People are sometimes skeptical …
They wonder how much I believe in The Love and especially if I really believe in it.
My sincere answer is simply that I know Love and I know what he looks like when he is at his best.
I also know that Love transforms us into the best and too often the worst version of ourselves.
Love has this ability to make us so happy, happy as we have never been before.
Love has the ability to turn any sad day into a better day.
Love is so many things …
Maybe I put Love on a pedestal. But maybe Love has a reason to be there.
Maybe I value this word too much
But today, now, in our society, Love seems to be rather something that takes us somewhere in life, or that gets us something.
The truth is, these are the only words I’ve ever got stuck on, I can be nervous, I can stutter, I can say things completely outside the jitters, but those words when I said it, echo between my heartbeats.
These 3 words I love you when I said live between the dream and the dream, between love, sweet, tender, but love also passion and intensity.
But when I say these 3 words, it’s mostly because they want to say a few things, they have a meaning, they are the purest and perfect representation of how I feel for a person.
And I attach particular importance to these 3 words, much more than to any other word.
So to the person I’m going to love next …
I don’t know who you are, where we are going to meet. I don’t know if you’re someone I already know and haven’t noticed that in all this time, since the start of my life, it was you that I was looking for. I also do not know when you will come into play and on stage in my life.
But one thing is certain and that I know about Love, is that it is not something that we force, it is not something that happens and that we suspected. Love appears in our life, unexpectedly, like a thief in the night and in the shadows that suddenly steals our hearts and our thoughts.
When you meet true love, the one with a capital L, you suddenly realize, that you want to do EVERYTHING to make it work, do everything to make it work.
People think that falling in Love is difficult, but in reality it is the easiest part, nowadays the most difficult, the most complicated and the hardest part is staying one. with the other and to fight for his relationship, so that it lasts, so that it does not fail, so that it does not end.
Love is hard, it is difficult, but Love is worth it.
And one thing is certain.
I don’t know ALL about Love, but I can promise the next person that I’m going to love THIS:
I promise you my loyalty and that, it doesn’t matter where we are in our relationship, whether it’s at the beginning or at the end.
I promise you that no matter what crosses my path and my path, and who challenges me, I will rise to the challenge, and I will ALWAYS choose you, a million times over one.
I promise to put in effort and time, and that, no matter how difficult, hard, complicated or complex it is.
Because there are some people who deserve to be fighting for her.
I promise to love you unconditionally, even when you act like a jerk, or how angry I am.

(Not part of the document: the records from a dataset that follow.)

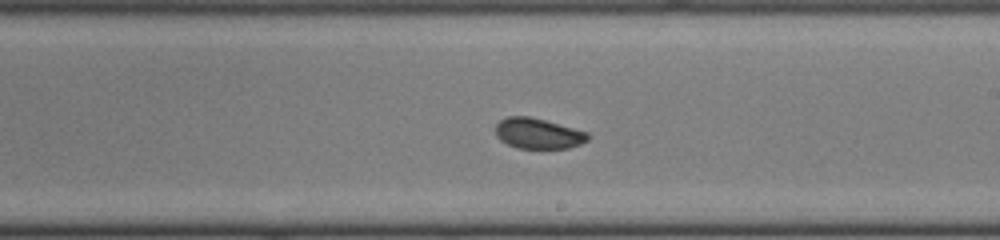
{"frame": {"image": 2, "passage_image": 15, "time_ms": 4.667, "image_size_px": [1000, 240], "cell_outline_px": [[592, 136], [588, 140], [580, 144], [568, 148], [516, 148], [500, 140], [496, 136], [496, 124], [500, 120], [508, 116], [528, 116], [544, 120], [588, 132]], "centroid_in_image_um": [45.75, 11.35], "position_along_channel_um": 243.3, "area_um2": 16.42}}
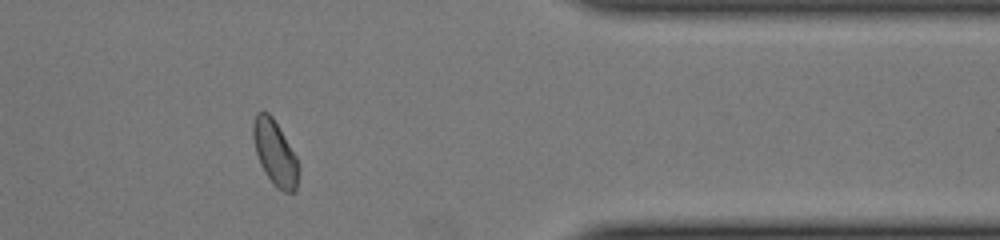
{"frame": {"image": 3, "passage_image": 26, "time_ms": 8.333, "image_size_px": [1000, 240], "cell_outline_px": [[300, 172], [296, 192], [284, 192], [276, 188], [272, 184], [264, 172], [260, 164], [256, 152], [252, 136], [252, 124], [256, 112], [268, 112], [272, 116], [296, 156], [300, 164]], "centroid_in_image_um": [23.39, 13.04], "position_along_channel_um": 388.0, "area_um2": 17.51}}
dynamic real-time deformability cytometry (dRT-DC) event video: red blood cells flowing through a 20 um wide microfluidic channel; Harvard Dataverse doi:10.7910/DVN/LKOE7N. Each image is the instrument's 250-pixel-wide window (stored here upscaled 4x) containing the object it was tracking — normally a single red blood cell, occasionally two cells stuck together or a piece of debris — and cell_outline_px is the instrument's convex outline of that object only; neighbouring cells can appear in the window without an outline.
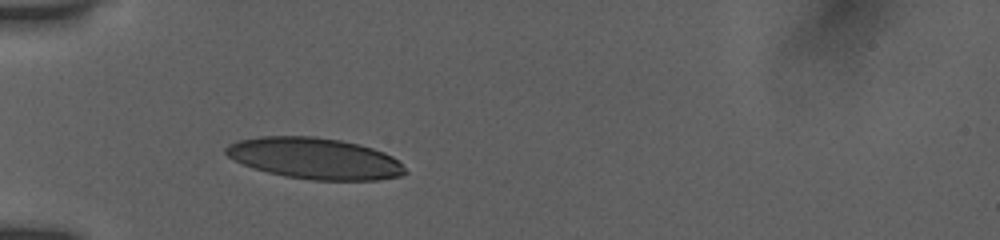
{"species": "human", "species_latin": "Homo sapiens", "temperature_condition": "room temperature", "stored_images_in_passage": 8, "camera_frame_rate_fps": 3000, "um_per_image_px": 0.085, "donor": {"sex": "female"}, "frame": {"image": 1, "passage_image": 1, "time_ms": 0.0, "image_size_px": [1000, 240], "cell_outline_px": [[408, 172], [400, 176], [380, 180], [312, 180], [284, 176], [252, 168], [232, 160], [224, 152], [224, 148], [228, 144], [236, 140], [260, 136], [316, 136], [340, 140], [360, 144], [384, 152], [392, 156]], "centroid_in_image_um": [26.7, 13.46], "position_along_channel_um": 58.3, "area_um2": 43.35}}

I promise to always include you in my plans.
I promise to always be honest with you, even if my heart changes, or my love for you weakens.
Because I know how much it hurts to wait for a love that will NEVER come.

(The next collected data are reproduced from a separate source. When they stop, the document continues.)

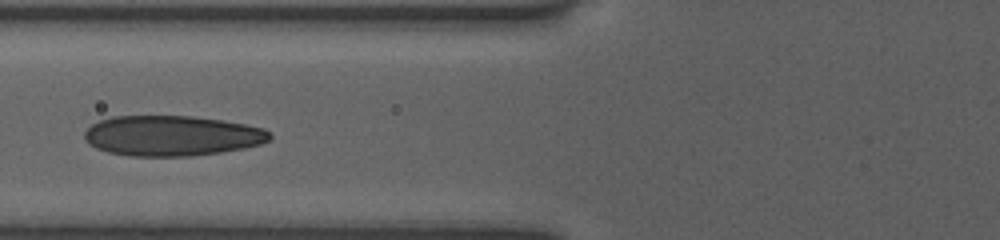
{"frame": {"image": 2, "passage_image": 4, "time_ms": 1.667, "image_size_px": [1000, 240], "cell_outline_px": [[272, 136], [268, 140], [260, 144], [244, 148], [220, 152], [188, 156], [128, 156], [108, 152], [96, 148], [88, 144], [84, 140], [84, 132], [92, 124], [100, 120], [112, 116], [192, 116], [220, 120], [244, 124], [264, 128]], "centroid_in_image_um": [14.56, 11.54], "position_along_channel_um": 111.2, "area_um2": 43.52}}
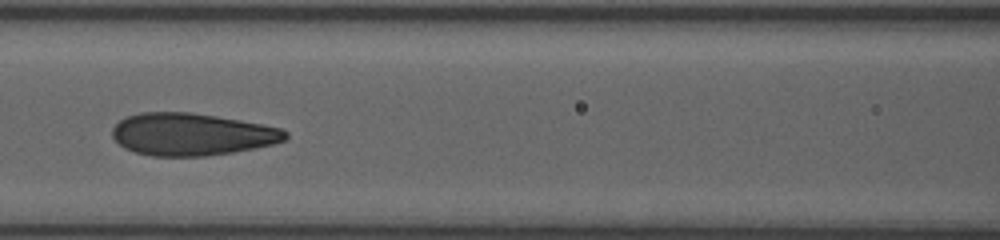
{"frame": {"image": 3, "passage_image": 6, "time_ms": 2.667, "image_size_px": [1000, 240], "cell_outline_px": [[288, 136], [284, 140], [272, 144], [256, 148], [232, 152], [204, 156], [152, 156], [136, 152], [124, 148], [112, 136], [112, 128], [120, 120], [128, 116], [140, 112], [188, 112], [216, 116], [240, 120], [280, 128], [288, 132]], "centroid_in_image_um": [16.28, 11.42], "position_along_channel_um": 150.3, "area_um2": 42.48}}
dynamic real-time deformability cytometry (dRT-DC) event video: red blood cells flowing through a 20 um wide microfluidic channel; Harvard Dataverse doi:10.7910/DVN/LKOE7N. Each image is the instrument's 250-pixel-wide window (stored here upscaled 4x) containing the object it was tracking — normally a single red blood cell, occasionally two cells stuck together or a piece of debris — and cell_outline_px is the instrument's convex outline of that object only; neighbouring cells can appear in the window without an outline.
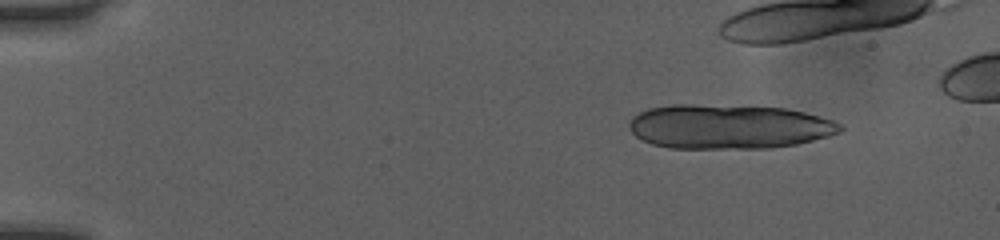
{"species": "human", "species_latin": "Homo sapiens", "temperature_condition": "room temperature", "stored_images_in_passage": 19, "camera_frame_rate_fps": 3000, "um_per_image_px": 0.085, "donor": {"sex": "female"}, "frame": {"image": 1, "passage_image": 6, "time_ms": 1.667, "image_size_px": [1000, 240], "cell_outline_px": [[844, 128], [840, 132], [828, 136], [796, 144], [772, 148], [668, 148], [652, 144], [636, 136], [628, 128], [628, 124], [632, 116], [648, 108], [672, 104], [692, 104], [784, 108], [804, 112], [836, 120]], "centroid_in_image_um": [61.93, 10.76], "position_along_channel_um": 23.1, "area_um2": 54.79}}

I promise to talk to you, to communicate, not to wait for it to be a mountain for me.
I promise not to use my past against you.
And I promise to give my 110% for you.
To support you and encourage you.
So to the person I would like next …
I promise to always fight for you, for us.
And the truth is that I promise you above all to respect each of these promises, even if the Love arrives at the moment when we are least well prepared, at the moment and moment when we least expect it.
So to the person I would love next… I don’t know who you are, but I’m already looking forward to the day I meet you. Or I’ll share my life with you. And where I would no longer be afraid of The Love, because you will have shown me how magnificent and wonderful Love is on the other side of fear.